*Problem requirements*. Give back the data below exactly as it was given.

*Stored items*.
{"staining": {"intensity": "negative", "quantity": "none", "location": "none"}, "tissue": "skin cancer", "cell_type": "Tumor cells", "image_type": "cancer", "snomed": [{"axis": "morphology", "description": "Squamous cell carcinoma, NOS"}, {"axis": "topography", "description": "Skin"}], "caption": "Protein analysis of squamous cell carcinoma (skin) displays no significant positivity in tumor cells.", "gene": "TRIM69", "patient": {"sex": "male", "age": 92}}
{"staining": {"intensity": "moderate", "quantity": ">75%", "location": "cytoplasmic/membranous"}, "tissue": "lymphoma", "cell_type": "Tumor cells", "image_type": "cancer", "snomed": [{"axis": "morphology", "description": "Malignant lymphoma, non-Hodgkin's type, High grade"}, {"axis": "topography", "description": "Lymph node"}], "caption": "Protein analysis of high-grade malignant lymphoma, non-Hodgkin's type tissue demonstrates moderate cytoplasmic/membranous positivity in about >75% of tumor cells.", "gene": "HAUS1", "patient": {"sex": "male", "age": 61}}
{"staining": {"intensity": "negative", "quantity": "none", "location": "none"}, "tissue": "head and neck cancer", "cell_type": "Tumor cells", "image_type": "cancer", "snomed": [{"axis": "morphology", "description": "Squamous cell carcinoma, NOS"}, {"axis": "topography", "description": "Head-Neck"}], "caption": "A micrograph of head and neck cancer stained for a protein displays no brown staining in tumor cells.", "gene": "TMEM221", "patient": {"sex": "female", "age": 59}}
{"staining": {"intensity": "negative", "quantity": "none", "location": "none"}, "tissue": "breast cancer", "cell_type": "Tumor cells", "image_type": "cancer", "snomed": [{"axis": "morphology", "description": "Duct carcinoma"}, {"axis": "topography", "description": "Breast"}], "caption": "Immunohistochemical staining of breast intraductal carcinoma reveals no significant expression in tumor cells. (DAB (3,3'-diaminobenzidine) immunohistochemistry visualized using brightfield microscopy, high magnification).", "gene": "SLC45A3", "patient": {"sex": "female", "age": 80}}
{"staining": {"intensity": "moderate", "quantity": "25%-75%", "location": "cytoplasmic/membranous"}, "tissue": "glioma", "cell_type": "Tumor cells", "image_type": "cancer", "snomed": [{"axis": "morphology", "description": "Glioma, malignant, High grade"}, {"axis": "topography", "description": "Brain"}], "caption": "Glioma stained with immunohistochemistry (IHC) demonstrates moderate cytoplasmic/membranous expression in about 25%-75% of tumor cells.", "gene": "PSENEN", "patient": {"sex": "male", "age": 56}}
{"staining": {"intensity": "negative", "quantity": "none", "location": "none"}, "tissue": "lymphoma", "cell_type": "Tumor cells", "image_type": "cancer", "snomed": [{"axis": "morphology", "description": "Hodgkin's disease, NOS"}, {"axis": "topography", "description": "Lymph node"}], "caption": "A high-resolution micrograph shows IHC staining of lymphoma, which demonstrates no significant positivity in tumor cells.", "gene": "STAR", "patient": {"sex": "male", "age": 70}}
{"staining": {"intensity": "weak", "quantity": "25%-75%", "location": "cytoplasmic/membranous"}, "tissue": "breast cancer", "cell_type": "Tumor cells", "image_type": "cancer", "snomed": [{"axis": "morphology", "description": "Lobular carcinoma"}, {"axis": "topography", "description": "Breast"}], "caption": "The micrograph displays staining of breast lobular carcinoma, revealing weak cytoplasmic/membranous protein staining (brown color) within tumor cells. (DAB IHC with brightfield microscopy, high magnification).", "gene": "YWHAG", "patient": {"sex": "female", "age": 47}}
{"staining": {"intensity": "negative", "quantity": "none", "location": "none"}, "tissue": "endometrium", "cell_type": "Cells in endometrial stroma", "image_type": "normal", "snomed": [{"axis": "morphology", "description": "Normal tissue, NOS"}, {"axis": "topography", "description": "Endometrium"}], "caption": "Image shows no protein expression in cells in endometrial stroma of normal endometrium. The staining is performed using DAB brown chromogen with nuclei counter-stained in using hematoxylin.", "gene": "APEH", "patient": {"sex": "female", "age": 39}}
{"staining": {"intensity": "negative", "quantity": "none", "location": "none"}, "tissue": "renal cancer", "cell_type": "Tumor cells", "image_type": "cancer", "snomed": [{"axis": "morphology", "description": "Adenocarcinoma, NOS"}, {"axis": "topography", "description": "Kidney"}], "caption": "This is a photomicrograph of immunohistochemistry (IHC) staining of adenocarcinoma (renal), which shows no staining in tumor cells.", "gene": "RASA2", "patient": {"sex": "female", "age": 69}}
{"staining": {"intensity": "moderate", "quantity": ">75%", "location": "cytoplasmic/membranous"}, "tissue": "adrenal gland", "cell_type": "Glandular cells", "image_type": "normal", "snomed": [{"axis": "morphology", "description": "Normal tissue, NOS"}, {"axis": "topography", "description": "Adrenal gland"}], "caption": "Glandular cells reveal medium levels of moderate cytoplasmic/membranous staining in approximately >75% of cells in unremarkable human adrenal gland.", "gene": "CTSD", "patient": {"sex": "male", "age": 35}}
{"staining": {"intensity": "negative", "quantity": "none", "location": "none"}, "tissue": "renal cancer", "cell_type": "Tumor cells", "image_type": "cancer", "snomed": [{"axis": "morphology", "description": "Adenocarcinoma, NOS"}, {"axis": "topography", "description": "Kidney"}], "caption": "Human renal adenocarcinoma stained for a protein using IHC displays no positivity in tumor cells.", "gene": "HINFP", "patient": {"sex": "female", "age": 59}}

*Result of the task*.
{"staining": {"intensity": "negative", "quantity": "none", "location": "none"}, "tissue": "skin cancer", "cell_type": "Tumor cells", "image_type": "cancer", "snomed": [{"axis": "morphology", "description": "Squamous cell carcinoma, NOS"}, {"axis": "topography", "description": "Skin"}], "caption": "Protein analysis of squamous cell carcinoma (skin) displays no significant positivity in tumor cells.", "gene": "TRIM69", "patient": {"sex": "male", "age": 92}}
{"staining": {"intensity": "moderate", "quantity": ">75%", "location": "cytoplasmic/membranous"}, "tissue": "lymphoma", "cell_type": "Tumor cells", "image_type": "cancer", "snomed": [{"axis": "morphology", "description": "Malignant lymphoma, non-Hodgkin's type, High grade"}, {"axis": "topography", "description": "Lymph node"}], "caption": "Protein analysis of high-grade malignant lymphoma, non-Hodgkin's type tissue demonstrates moderate cytoplasmic/membranous positivity in about >75% of tumor cells.", "gene": "HAUS1", "patient": {"sex": "male", "age": 61}}
{"staining": {"intensity": "negative", "quantity": "none", "location": "none"}, "tissue": "head and neck cancer", "cell_type": "Tumor cells", "image_type": "cancer", "snomed": [{"axis": "morphology", "description": "Squamous cell carcinoma, NOS"}, {"axis": "topography", "description": "Head-Neck"}], "caption": "A micrograph of head and neck cancer stained for a protein displays no brown staining in tumor cells.", "gene": "TMEM221", "patient": {"sex": "female", "age": 59}}
{"staining": {"intensity": "negative", "quantity": "none", "location": "none"}, "tissue": "breast cancer", "cell_type": "Tumor cells", "image_type": "cancer", "snomed": [{"axis": "morphology", "description": "Duct carcinoma"}, {"axis": "topography", "description": "Breast"}], "caption": "Immunohistochemical staining of breast intraductal carcinoma reveals no significant expression in tumor cells. (DAB (3,3'-diaminobenzidine) immunohistochemistry visualized using brightfield microscopy, high magnification).", "gene": "SLC45A3", "patient": {"sex": "female", "age": 80}}
{"staining": {"intensity": "moderate", "quantity": "25%-75%", "location": "cytoplasmic/membranous"}, "tissue": "glioma", "cell_type": "Tumor cells", "image_type": "cancer", "snomed": [{"axis": "morphology", "description": "Glioma, malignant, High grade"}, {"axis": "topography", "description": "Brain"}], "caption": "Glioma stained with immunohistochemistry (IHC) demonstrates moderate cytoplasmic/membranous expression in about 25%-75% of tumor cells.", "gene": "PSENEN", "patient": {"sex": "male", "age": 56}}
{"staining": {"intensity": "negative", "quantity": "none", "location": "none"}, "tissue": "lymphoma", "cell_type": "Tumor cells", "image_type": "cancer", "snomed": [{"axis": "morphology", "description": "Hodgkin's disease, NOS"}, {"axis": "topography", "description": "Lymph node"}], "caption": "A high-resolution micrograph shows IHC staining of lymphoma, which demonstrates no significant positivity in tumor cells.", "gene": "STAR", "patient": {"sex": "male", "age": 70}}
{"staining": {"intensity": "weak", "quantity": "25%-75%", "location": "cytoplasmic/membranous"}, "tissue": "breast cancer", "cell_type": "Tumor cells", "image_type": "cancer", "snomed": [{"axis": "morphology", "description": "Lobular carcinoma"}, {"axis": "topography", "description": "Breast"}], "caption": "The micrograph displays staining of breast lobular carcinoma, revealing weak cytoplasmic/membranous protein staining (brown color) within tumor cells. (DAB IHC with brightfield microscopy, high magnification).", "gene": "YWHAG", "patient": {"sex": "female", "age": 47}}
{"staining": {"intensity": "negative", "quantity": "none", "location": "none"}, "tissue": "endometrium", "cell_type": "Cells in endometrial stroma", "image_type": "normal", "snomed": [{"axis": "morphology", "description": "Normal tissue, NOS"}, {"axis": "topography", "description": "Endometrium"}], "caption": "Image shows no protein expression in cells in endometrial stroma of normal endometrium. The staining is performed using DAB brown chromogen with nuclei counter-stained in using hematoxylin.", "gene": "APEH", "patient": {"sex": "female", "age": 39}}
{"staining": {"intensity": "negative", "quantity": "none", "location": "none"}, "tissue": "renal cancer", "cell_type": "Tumor cells", "image_type": "cancer", "snomed": [{"axis": "morphology", "description": "Adenocarcinoma, NOS"}, {"axis": "topography", "description": "Kidney"}], "caption": "This is a photomicrograph of immunohistochemistry (IHC) staining of adenocarcinoma (renal), which shows no staining in tumor cells.", "gene": "RASA2", "patient": {"sex": "female", "age": 69}}
{"staining": {"intensity": "moderate", "quantity": ">75%", "location": "cytoplasmic/membranous"}, "tissue": "adrenal gland", "cell_type": "Glandular cells", "image_type": "normal", "snomed": [{"axis": "morphology", "description": "Normal tissue, NOS"}, {"axis": "topography", "description": "Adrenal gland"}], "caption": "Glandular cells reveal medium levels of moderate cytoplasmic/membranous staining in approximately >75% of cells in unremarkable human adrenal gland.", "gene": "CTSD", "patient": {"sex": "male", "age": 35}}
{"staining": {"intensity": "negative", "quantity": "none", "location": "none"}, "tissue": "renal cancer", "cell_type": "Tumor cells", "image_type": "cancer", "snomed": [{"axis": "morphology", "description": "Adenocarcinoma, NOS"}, {"axis": "topography", "description": "Kidney"}], "caption": "Human renal adenocarcinoma stained for a protein using IHC displays no positivity in tumor cells.", "gene": "HINFP", "patient": {"sex": "female", "age": 59}}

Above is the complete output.